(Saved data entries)
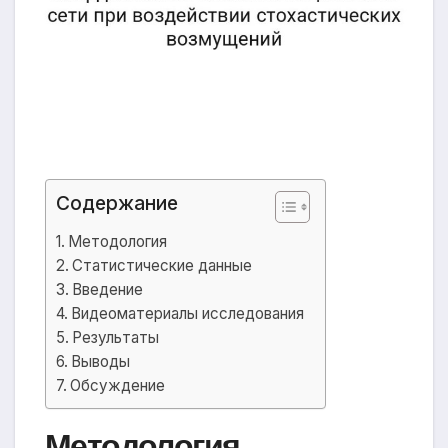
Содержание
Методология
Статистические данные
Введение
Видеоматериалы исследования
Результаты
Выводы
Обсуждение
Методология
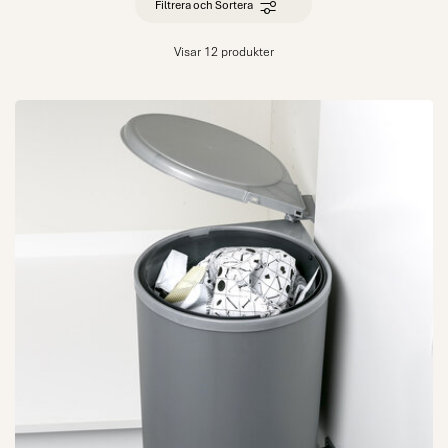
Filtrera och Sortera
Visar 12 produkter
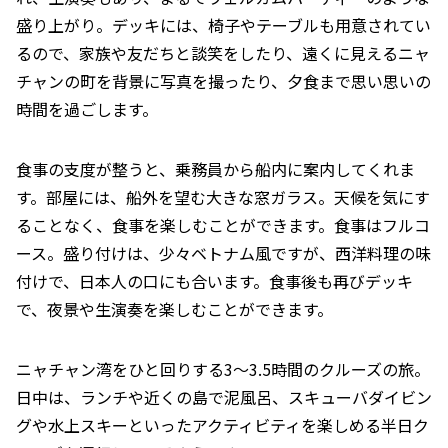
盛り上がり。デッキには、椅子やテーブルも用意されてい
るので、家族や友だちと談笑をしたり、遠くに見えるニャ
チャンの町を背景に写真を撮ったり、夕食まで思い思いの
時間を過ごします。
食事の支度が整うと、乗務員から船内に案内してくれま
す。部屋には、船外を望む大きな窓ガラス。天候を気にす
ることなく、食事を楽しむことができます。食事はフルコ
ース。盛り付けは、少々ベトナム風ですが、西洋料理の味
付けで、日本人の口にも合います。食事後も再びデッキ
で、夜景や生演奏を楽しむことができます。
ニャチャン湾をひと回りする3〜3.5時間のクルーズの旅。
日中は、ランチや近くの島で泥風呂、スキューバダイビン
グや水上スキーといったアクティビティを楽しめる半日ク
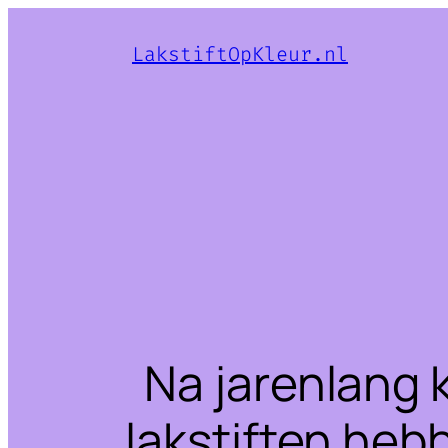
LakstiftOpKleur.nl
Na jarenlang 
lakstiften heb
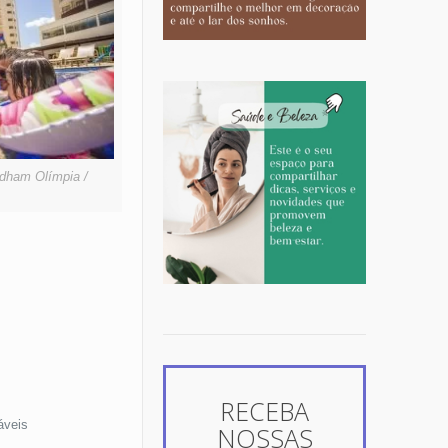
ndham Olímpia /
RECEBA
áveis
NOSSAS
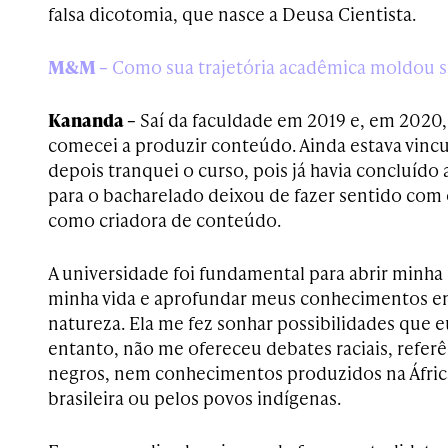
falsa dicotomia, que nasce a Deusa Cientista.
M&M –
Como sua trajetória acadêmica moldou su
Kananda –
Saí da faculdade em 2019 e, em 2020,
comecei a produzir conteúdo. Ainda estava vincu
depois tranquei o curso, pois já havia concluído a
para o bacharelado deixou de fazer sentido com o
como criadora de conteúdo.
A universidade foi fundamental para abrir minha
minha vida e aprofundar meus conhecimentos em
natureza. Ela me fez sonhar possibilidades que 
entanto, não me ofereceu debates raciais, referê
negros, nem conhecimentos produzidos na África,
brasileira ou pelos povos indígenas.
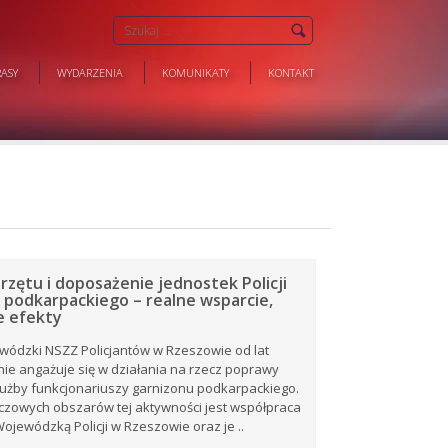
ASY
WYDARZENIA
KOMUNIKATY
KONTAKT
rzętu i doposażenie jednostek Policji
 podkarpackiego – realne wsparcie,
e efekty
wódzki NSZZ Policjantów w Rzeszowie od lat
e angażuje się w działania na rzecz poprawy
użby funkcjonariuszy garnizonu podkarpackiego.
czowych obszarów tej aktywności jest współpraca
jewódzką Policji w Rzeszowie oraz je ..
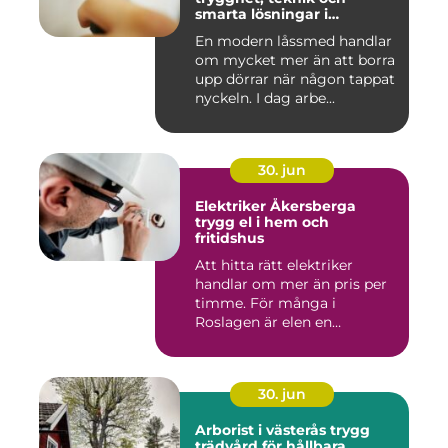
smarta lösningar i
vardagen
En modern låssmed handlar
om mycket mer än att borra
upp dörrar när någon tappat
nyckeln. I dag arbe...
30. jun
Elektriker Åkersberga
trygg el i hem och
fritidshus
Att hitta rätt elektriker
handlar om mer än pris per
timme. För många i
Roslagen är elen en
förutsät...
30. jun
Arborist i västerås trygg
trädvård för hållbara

--

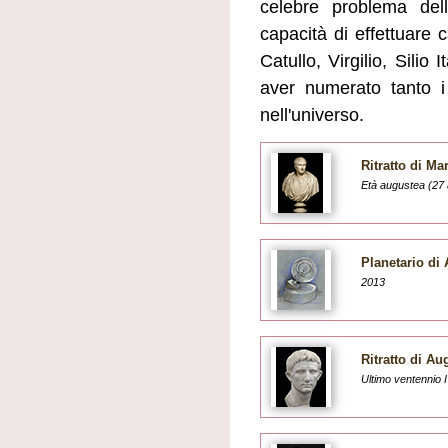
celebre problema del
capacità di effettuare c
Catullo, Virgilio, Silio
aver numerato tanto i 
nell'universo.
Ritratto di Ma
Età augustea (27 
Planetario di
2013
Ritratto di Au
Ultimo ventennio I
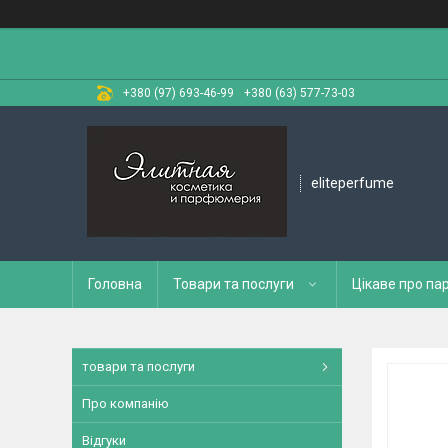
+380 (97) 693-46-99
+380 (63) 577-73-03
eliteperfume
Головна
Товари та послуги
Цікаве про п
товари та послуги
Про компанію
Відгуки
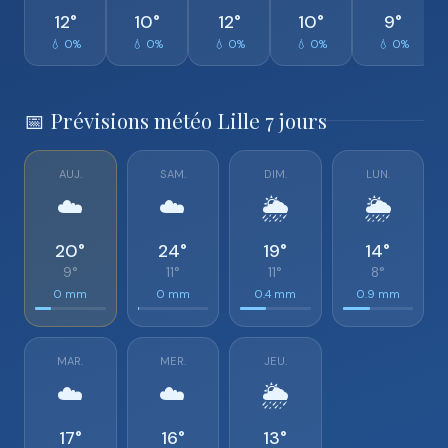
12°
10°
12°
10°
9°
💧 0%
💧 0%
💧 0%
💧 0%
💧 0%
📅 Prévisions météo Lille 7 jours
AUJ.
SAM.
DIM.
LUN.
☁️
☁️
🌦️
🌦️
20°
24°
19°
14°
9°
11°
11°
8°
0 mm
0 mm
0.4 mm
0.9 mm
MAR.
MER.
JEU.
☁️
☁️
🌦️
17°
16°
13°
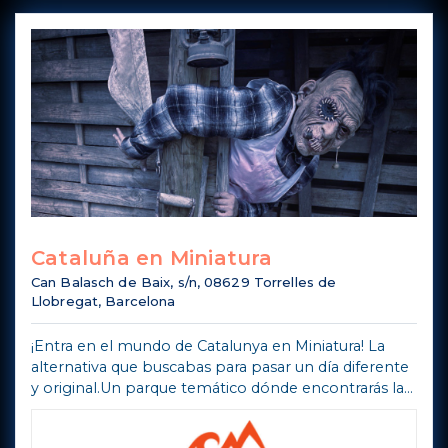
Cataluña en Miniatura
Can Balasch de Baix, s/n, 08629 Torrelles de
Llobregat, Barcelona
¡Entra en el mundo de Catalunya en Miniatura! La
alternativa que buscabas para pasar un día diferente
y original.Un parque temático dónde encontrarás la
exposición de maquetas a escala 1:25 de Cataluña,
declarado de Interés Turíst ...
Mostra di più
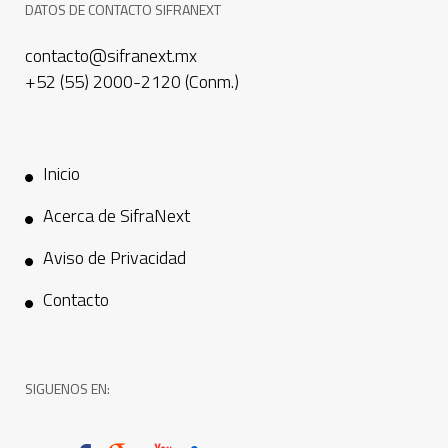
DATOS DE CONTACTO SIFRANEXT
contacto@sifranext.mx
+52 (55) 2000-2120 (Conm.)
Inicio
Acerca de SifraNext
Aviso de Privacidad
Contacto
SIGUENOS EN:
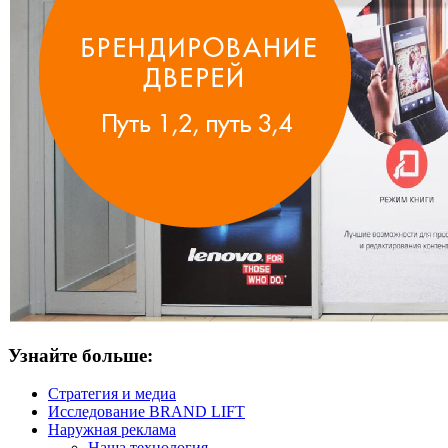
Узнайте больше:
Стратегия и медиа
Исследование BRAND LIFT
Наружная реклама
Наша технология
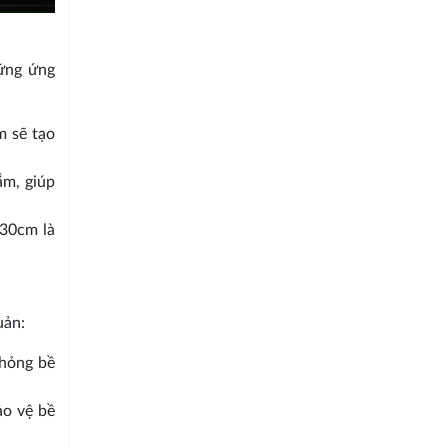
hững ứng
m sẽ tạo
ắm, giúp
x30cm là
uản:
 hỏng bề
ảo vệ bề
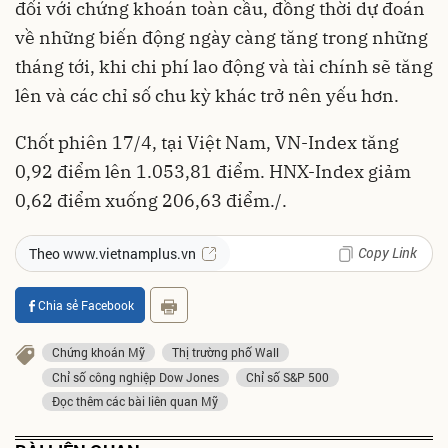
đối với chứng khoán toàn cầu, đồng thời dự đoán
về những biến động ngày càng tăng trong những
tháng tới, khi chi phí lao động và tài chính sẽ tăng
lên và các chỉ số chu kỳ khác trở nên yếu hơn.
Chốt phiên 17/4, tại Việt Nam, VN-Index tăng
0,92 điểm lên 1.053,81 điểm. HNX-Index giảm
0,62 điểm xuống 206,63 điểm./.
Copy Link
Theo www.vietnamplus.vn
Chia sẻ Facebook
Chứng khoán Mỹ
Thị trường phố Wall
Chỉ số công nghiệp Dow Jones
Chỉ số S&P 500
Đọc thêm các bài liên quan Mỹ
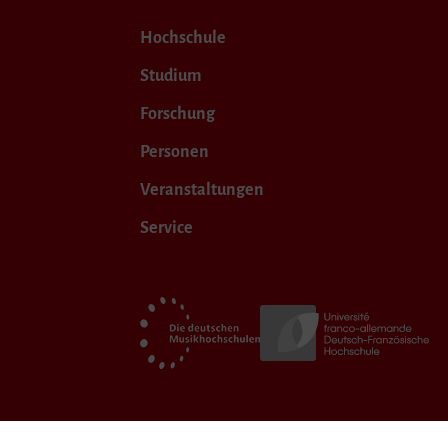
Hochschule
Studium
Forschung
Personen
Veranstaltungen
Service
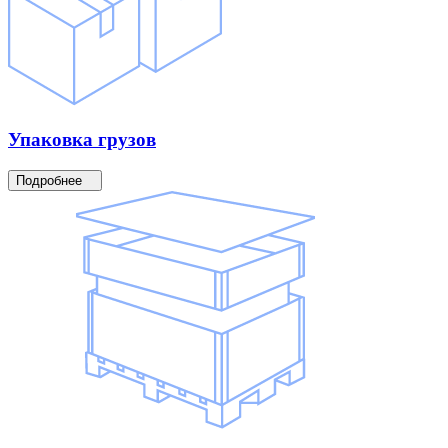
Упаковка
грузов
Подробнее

==

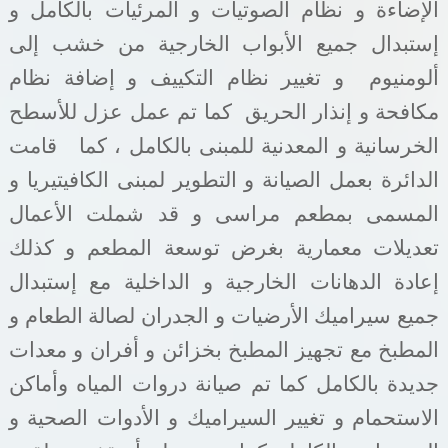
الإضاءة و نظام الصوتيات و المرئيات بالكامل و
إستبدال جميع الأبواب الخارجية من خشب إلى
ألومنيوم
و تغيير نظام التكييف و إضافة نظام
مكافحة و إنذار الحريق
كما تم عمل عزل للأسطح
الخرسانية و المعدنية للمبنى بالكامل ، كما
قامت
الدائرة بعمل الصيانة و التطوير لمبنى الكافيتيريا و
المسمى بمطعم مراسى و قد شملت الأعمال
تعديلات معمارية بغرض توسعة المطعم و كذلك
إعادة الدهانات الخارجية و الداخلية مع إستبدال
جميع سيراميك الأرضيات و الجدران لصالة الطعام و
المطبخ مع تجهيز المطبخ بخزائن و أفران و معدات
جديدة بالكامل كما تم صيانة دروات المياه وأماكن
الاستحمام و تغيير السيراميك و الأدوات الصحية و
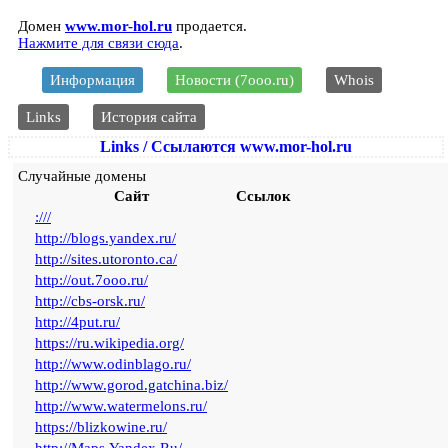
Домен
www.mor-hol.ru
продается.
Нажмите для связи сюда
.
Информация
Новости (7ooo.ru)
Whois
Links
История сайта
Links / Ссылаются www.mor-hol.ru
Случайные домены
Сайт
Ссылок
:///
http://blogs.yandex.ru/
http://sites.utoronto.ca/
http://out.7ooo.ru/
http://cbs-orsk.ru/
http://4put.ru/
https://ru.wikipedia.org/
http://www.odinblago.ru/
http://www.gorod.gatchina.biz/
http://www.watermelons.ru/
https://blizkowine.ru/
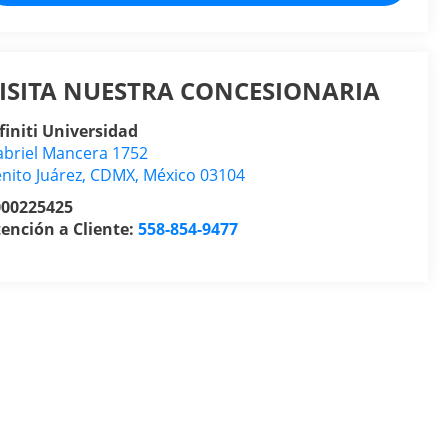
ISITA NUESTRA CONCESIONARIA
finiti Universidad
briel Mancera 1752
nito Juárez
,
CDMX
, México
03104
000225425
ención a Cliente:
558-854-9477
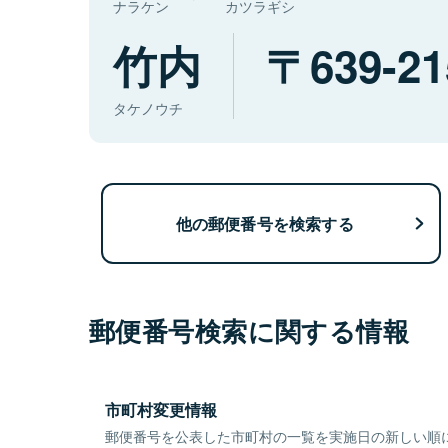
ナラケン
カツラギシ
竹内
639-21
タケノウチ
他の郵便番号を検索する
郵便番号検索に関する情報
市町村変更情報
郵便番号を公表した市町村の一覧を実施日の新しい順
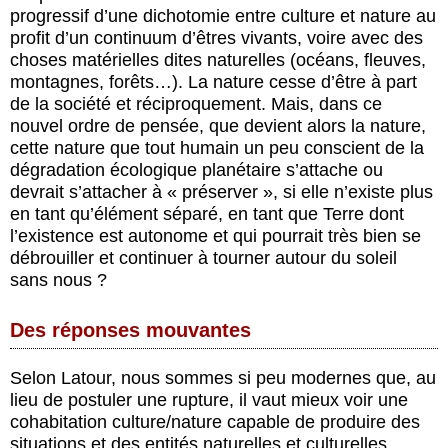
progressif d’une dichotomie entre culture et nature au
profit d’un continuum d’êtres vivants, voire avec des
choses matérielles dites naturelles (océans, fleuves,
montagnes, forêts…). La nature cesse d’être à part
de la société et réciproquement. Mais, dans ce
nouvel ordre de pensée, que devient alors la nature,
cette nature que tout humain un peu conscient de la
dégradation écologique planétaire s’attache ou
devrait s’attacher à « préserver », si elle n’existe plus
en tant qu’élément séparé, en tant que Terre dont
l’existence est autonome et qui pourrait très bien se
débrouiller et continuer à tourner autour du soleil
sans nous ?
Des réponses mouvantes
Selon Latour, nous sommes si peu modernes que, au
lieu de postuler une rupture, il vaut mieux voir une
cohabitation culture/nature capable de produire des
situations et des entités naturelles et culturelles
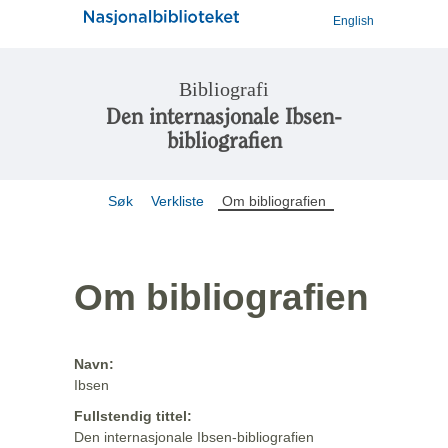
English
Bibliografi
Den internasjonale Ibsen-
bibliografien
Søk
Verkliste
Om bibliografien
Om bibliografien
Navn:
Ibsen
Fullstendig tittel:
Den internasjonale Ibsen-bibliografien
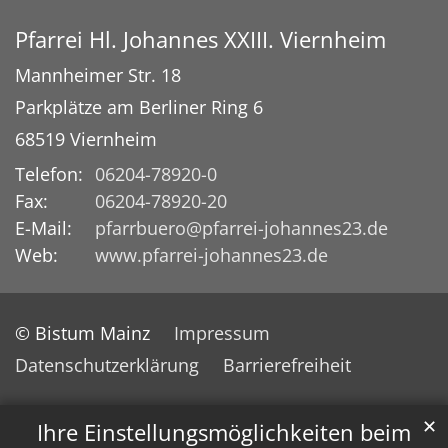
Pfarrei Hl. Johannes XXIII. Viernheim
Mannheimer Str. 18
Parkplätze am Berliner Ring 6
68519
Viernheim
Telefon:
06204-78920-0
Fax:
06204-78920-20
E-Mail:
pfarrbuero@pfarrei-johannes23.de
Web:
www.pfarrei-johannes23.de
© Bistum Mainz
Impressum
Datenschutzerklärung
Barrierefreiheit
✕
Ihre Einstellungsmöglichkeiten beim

◆ **REQUEST**
Start at the line containing "jewódzką Policji w Rzeszowie oraz je .." above and stop at the line containing "trädvård för hållbara". Output those lines exactly, both included, but none of the pictures.

◆ **RESPONSE**
jewódzką Policji w Rzeszowie oraz je ..
smarta lösningar i
vardagen
En modern låssmed handlar
om mycket mer än att borra
upp dörrar när någon tappat
nyckeln. I dag arbe...
30. jun
Elektriker Åkersberga
trygg el i hem och
fritidshus
Att hitta rätt elektriker
handlar om mer än pris per
timme. För många i
Roslagen är elen en
förutsät...
30. jun
Arborist i västerås trygg
trädvård för hållbara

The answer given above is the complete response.